The Celtics had a chance at history, but fell short. And they have nobody to blame but themselves.
At home in a Game 7 with a shot to be the first NBA team to ever overturn a 0-3 series hole, the Celtics spit the bit. Miami blew them out 103-84, and made their own history — as only the second No. 8 seed to ever reach the NBA Finals.
Whatever momentum the Celtics should’ve carried over from their stunning Game 6 victory they squandered through their shoddy play. They didn’t move the ball, didn’t run off the ball, and their season-low in scoring led to a season-ending loss.
Boston had the home-court advantage. Better health. More talent.
But talent isn’t enough.
Teamwork, temperament and toughness trumped it on Monday night in TD Garden. Witness Jimmy Butler and Caleb Martin.
Playoff Jimmy is Miami’s leading scorer and spiritual leader. A year earlier to the day, the Heat had lost a heartbreaking Game 7 in the same building. But on Monday, the Heat showed how much they learned and flipped the script.
“They made us get better. Last year was extremely painful. We thought about it all season long,” said Miami coach Erik Spoelstra. “And if you don’t have an opponent like that to bring it to a different level, sometimes you don’t get there.”
They say familiarity breeds contempt. But in this budding rivalry it has bred classics. In 14 games over the last two playoffs, the road team has won 10 — including the Heat taking Games 1, 2 and now 7 in Boston.
“I learned that I have to be better, and I will be better,” Butler had vowed after last year’s Game 7 loss. “We had enough. Next year, we will have enough and we’re going to be right back in the same situation, and we’re going to get it done.”
They did exactly that. Just like Butler had promised a year earlier, and just like he’d guaranteed after their stunning fraction-of-a-second Game 6 loss in Miami, saying “we’re going to go in there and get it done.”
Butler had a game-high 28 points, seven rebounds, six assists and three steals in the ultimate gut-check, winning the Eastern Conference MVP Trophy renamed, ironically, for Boston icon Larry Bird. And he tormented Bird’s former team.
Martin, part of the Heat’s cadre of undrafted finds, could just as easily have been the series MVP. He had 26 points, a team-high 10 rebounds and hit 4-for-6 from behind the arc, Miami’s most consistent player throughout.
After not playing a single second in last year’s Game 7, he was invaluable. He got matched up on Jayson Tatum and Jaylen Brown, and was stout defensively. Yes, Tatum was less than 100 percent, turning his left ankle on the game’s first possession; but Miami has played without both Tyler Herro and Victor Oladipo. It is what it is.
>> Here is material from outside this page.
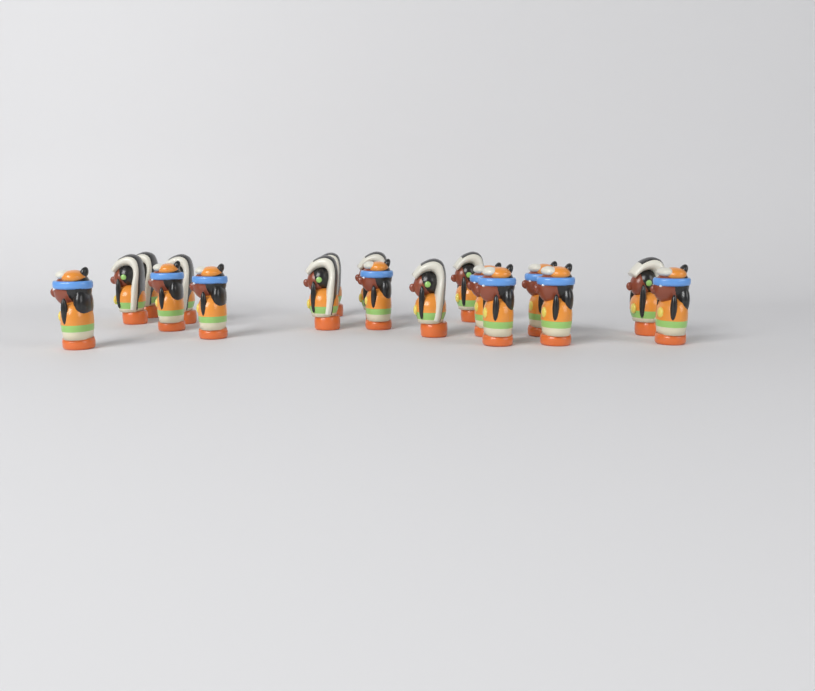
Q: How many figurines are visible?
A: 18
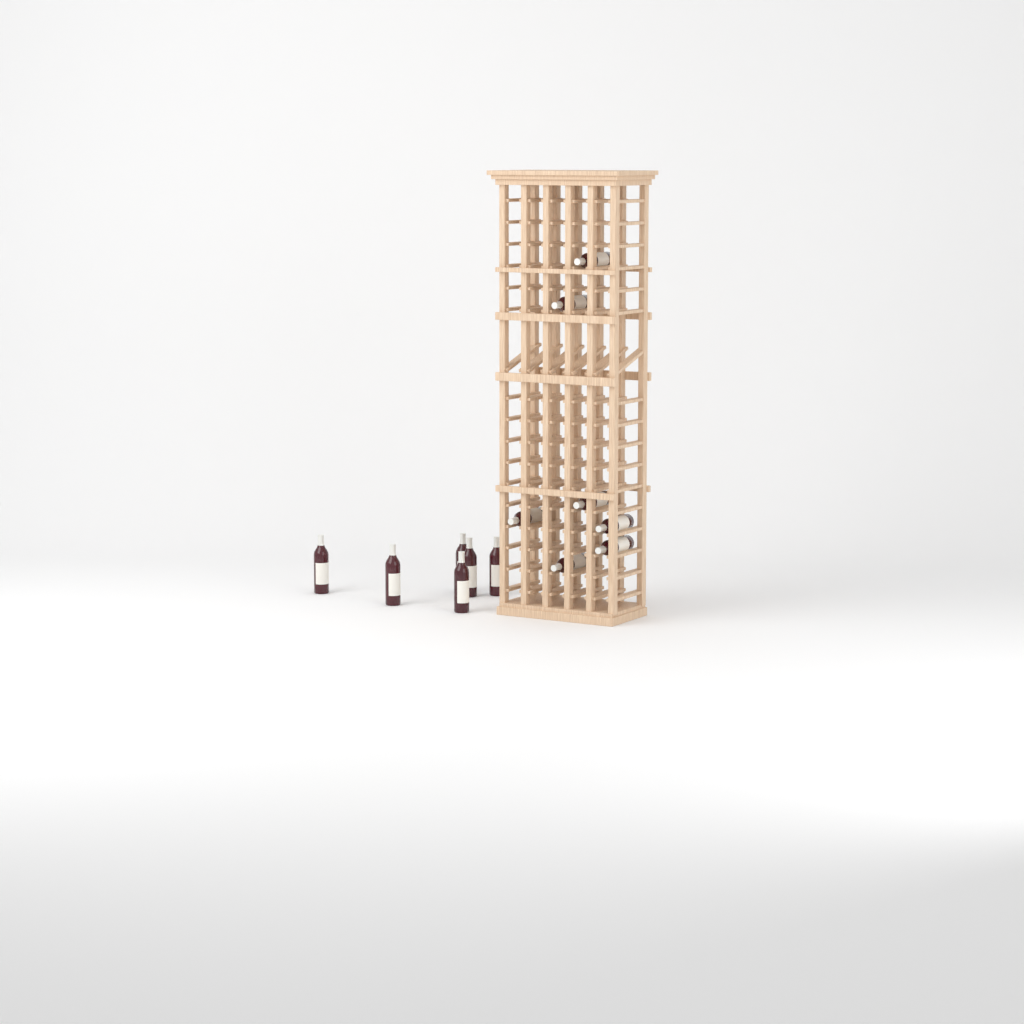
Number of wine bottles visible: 13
The Celtics are clearly the more gifted roster, but Joe Mazzulla was outcoached several times during the playoffs and the Eastern Conference Finals was a mismatch. Boston missed its first 12 3-pointers, but Mazzulla never found a way to get them cleaner looks. They just repeated the same contested lazy attempts, expecting different results.
Asked what had gone wrong, Mazzulla said “We shot 21 percent from 3; the defense was still there.” Asked if the Celtics had become too reliant on the 3-point shot, and does that have to change, he tersely replied “No.”
It remains to be seen if this Celtics roster looks different next year. Their attitude, teamwork and temperament — coming from the top down — should.